The shot developed by the US drug maker is the first single-dose COVID-19 vaccine and the fourth to be endorsed for use in the EU after those from Pfizer-BioNTech, Moderna and AstraZeneca-Oxford University.
The Johnson & Johnson vaccine has been found to be 67 percent effective two weeks after inoculation and is recommended for people aged over 18, the European Medicines Agency said on Thursday.
The United States, Canada and Bahrain have also approved the shot, while South Africa is carrying out an expedited review, the Reuters news agency reported.
"With this latest positive opinion, authorities across the European Union will have another option to combat the pandemic and protect the lives and health of their citizens," the European Medicines Agency's Executive Director Emer Cooke was quoted as saying after the drug regulator gave its conditional approval.
The European Commission officially greenlighted the vaccine later in the day, paving the way to its use across the bloc as countries struggle to contain a more contagious variant of the coronavirus.
EU executive chief Ursula von der Leyen tweeted that "more safe and effective vaccines" were coming to the market.

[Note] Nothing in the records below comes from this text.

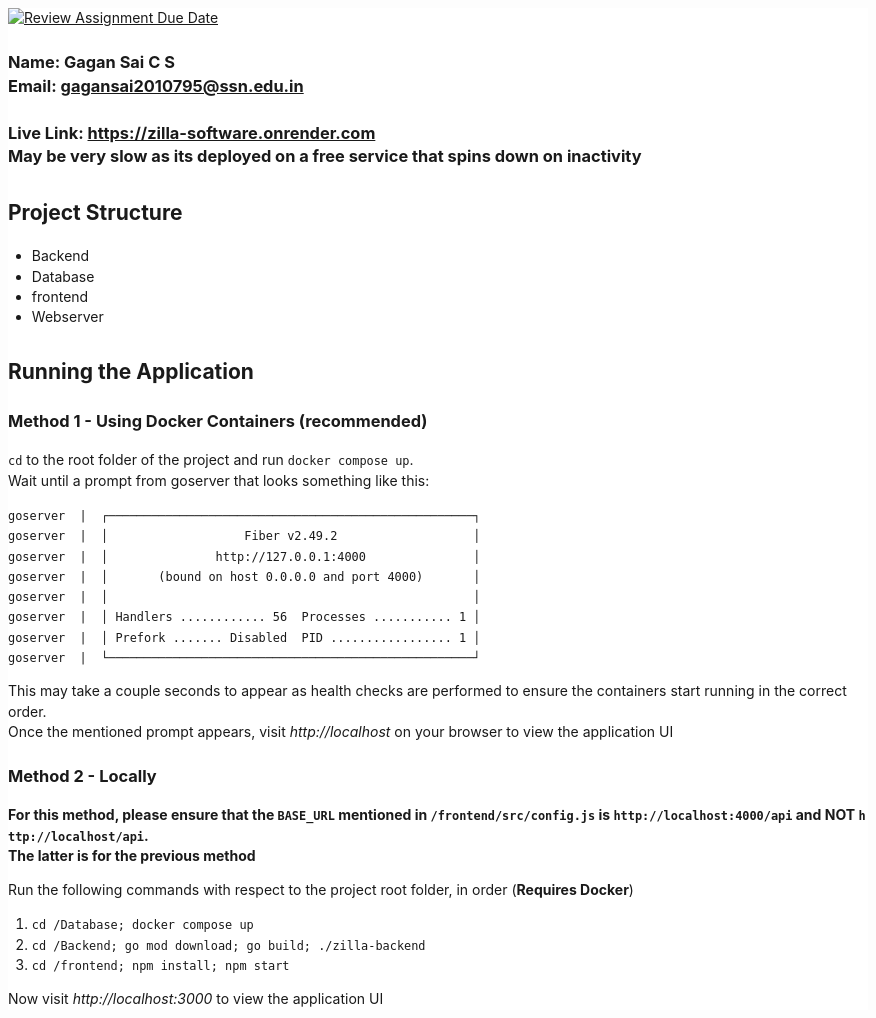 [![Review Assignment Due Date](https://classroom.github.com/assets/deadline-readme-button-24ddc0f5d75046c5622901739e7c5dd533143b0c8e959d652212380cedb1ea36.svg)](https://classroom.github.com/a/M4NvrXuV)

### Name: Gagan Sai C S <br> Email: gagansai2010795@ssn.edu.in

### Live Link: https://zilla-software.onrender.com <br>  May be very slow as its deployed on a free service that spins down on inactivity

## Project Structure
- Backend
- Database
- frontend
- Webserver

## Running the Application

### Method 1 - Using Docker Containers (recommended)

`cd` to the root folder of the project and run `docker compose up`. <br>
Wait until a prompt from goserver that looks something like this: <br>
```
goserver  |  ┌───────────────────────────────────────────────────┐
goserver  |  │                   Fiber v2.49.2                   │
goserver  |  │               http://127.0.0.1:4000               │
goserver  |  │       (bound on host 0.0.0.0 and port 4000)       │
goserver  |  │                                                   │
goserver  |  │ Handlers ............ 56  Processes ........... 1 │
goserver  |  │ Prefork ....... Disabled  PID ................. 1 │
goserver  |  └───────────────────────────────────────────────────┘
```
This may take a couple seconds to appear as health checks are performed to ensure the containers start running in the correct order. <br>
Once the mentioned prompt appears, visit _http://localhost_ on your browser to view the application UI

### Method 2 - Locally

**For this method, please ensure that the `BASE_URL` mentioned in `/frontend/src/config.js` is `http://localhost:4000/api` and NOT `http://localhost/api`. <br>
The latter is for the previous method**

Run the following commands with respect to the project root folder, in order (**Requires Docker**)

1. `cd /Database; docker compose up`
1. `cd /Backend; go mod download; go build; ./zilla-backend`
1. `cd /frontend; npm install; npm start`

Now visit _http://localhost:3000_ to view the application UI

"With the number of doses we ordered, we could vaccinate up to 200 million people in the EU," she said.
The first shipments of the J&J vaccine are expected in the second half of April, with the company initially promising to deliver at least 200 million doses to the EU this year.
Poland's Health Minister Adam Niedzielski told a news conference last week that his country had ordered 16 million doses of the Johnson & Johnson shot and that the first shipments were expected to arrive next month.
Michał Dworczyk, the official overseeing Poland’s inoculation drive, said on Wednesday that the government had secured assurances from vaccine manufacturers that around 15 million COVID-19 vaccine doses would be delivered to the country in the second quarter of this year.
This will include 2.5 million single-dose Johnson & Johnson shots, Dworczyk told a news conference.